I’d like to say the glazed looks were from the convention center BBQ chicken they’d just had for lunch. But I was the 4th presentation they’d sat through that day and even I got bored explaining my own slides.

I was early in my career, a few months into a new role, when I had to present to the entire sales team. A senior colleague presenting with me crammed in all the data. Charts. Tables. We had them all. I spoke to great numbers and nobody cared.

Afterward I watched the presenters the sales team actually responded to. They didn’t unload data. They spoke to what the sales team really cared about: how to make more money. The data supported the story. It wasn’t the main event.

I stopped looking at presentations as a way to unload information and started looking at them as a way to intrigue my audience. The data is always available — it just shouldn’t fog up the main idea.

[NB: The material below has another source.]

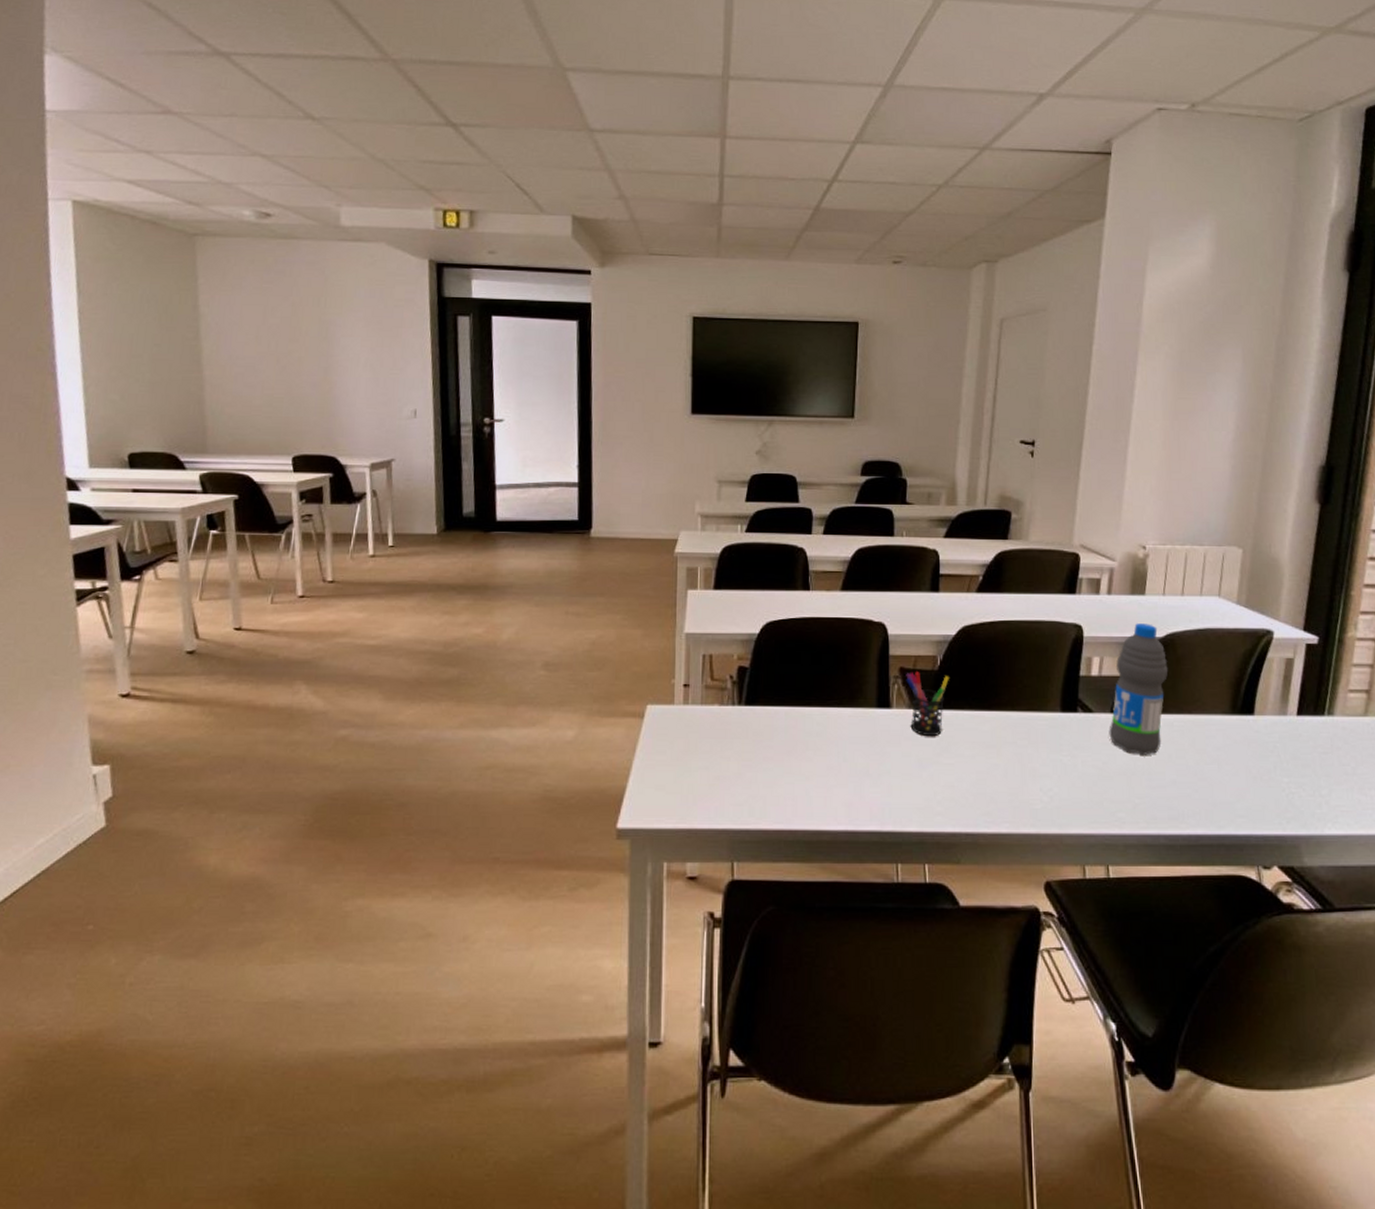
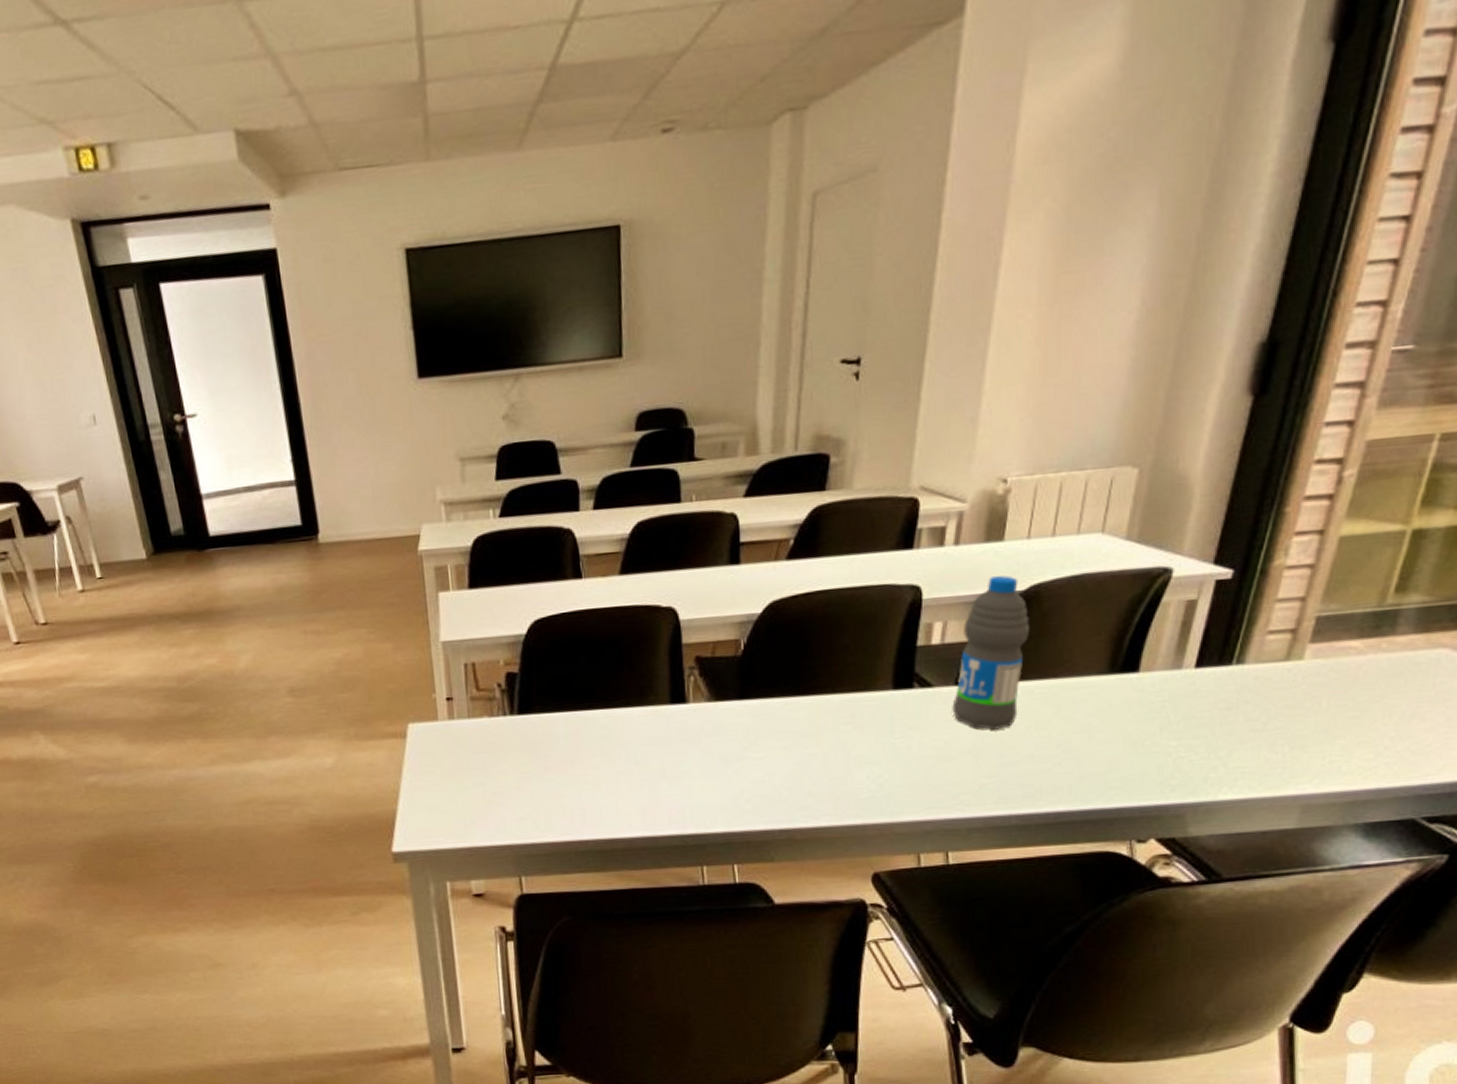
pen holder: present [906,672,950,737] -> none [703,659,757,731]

It’s how I think about every update, every report, every ask I bring to leadership.


I use AI to help me find the story before I build the slides. Here’s a quick prompt you can customize to get you started:

I’m preparing an update / report / presentation for [audience: CEO / sales team / board / etc.]. 
Here’s the data I have: [paste your numbers, metrics, or raw results]. 
Here’s the context: [What’s the initiative? Is this new or ongoing? What decision or reaction are you hoping to drive?] 
Your job is not to help me present all of this. Your job is to help me find the one story this data tells that my audience actually cares about — then use the data to support that story, not replace it. 
Do the following: 
(1) Identify the single most important thing my audience needs to walk away with. Not a summary. One thing. 
(2) Build the narrative arc — what’s the setup, what’s the turn, what’s the ask or implication. 
(3) Place the data where it supports the story. Flag anything that clouds the main idea and suggest cutting it or moving it to an appendix. 
(4) Tell me what a skeptical person in that room will push back on — and whether my data can defend it. Don’t reassure me the data is strong if it isn’t. I’d rather walk in with a tight, honest story than an impressive-looking slide deck that loses the room.


What’s the presentation moment that taught you how a room listens?